### AIM
Show each line of the data below that contains the word "diamond", copied in full.

(Items from a dataset)
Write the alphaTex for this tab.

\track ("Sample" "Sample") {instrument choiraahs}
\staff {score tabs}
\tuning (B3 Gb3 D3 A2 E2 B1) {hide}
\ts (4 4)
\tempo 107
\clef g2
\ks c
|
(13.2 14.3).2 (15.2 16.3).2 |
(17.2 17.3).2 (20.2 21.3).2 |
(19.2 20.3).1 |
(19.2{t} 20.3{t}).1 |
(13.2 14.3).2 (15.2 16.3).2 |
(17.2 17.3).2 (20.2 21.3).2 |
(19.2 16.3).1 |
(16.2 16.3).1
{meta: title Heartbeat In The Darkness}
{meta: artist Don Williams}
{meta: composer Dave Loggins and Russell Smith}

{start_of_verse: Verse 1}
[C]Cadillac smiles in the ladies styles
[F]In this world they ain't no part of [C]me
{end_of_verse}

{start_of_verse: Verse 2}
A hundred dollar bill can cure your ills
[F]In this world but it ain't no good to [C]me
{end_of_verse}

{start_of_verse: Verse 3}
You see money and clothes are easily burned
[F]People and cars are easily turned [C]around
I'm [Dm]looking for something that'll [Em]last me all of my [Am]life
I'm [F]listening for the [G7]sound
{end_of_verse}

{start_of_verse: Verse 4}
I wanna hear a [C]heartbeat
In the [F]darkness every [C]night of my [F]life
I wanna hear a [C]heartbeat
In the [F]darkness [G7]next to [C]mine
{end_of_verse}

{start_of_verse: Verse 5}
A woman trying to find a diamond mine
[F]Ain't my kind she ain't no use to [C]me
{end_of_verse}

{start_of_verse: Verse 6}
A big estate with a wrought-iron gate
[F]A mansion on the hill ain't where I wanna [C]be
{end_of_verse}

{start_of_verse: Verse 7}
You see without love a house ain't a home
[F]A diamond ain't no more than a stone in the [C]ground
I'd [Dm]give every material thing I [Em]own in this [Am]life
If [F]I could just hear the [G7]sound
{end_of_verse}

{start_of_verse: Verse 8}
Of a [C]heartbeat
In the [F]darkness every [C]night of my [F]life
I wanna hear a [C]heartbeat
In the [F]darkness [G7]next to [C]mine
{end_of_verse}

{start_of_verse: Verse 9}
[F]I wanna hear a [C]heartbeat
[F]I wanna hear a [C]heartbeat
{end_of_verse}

### EXERCISE OUTPUT
A woman trying to find a diamond mine
[F]A diamond ain't no more than a stone in the [C]ground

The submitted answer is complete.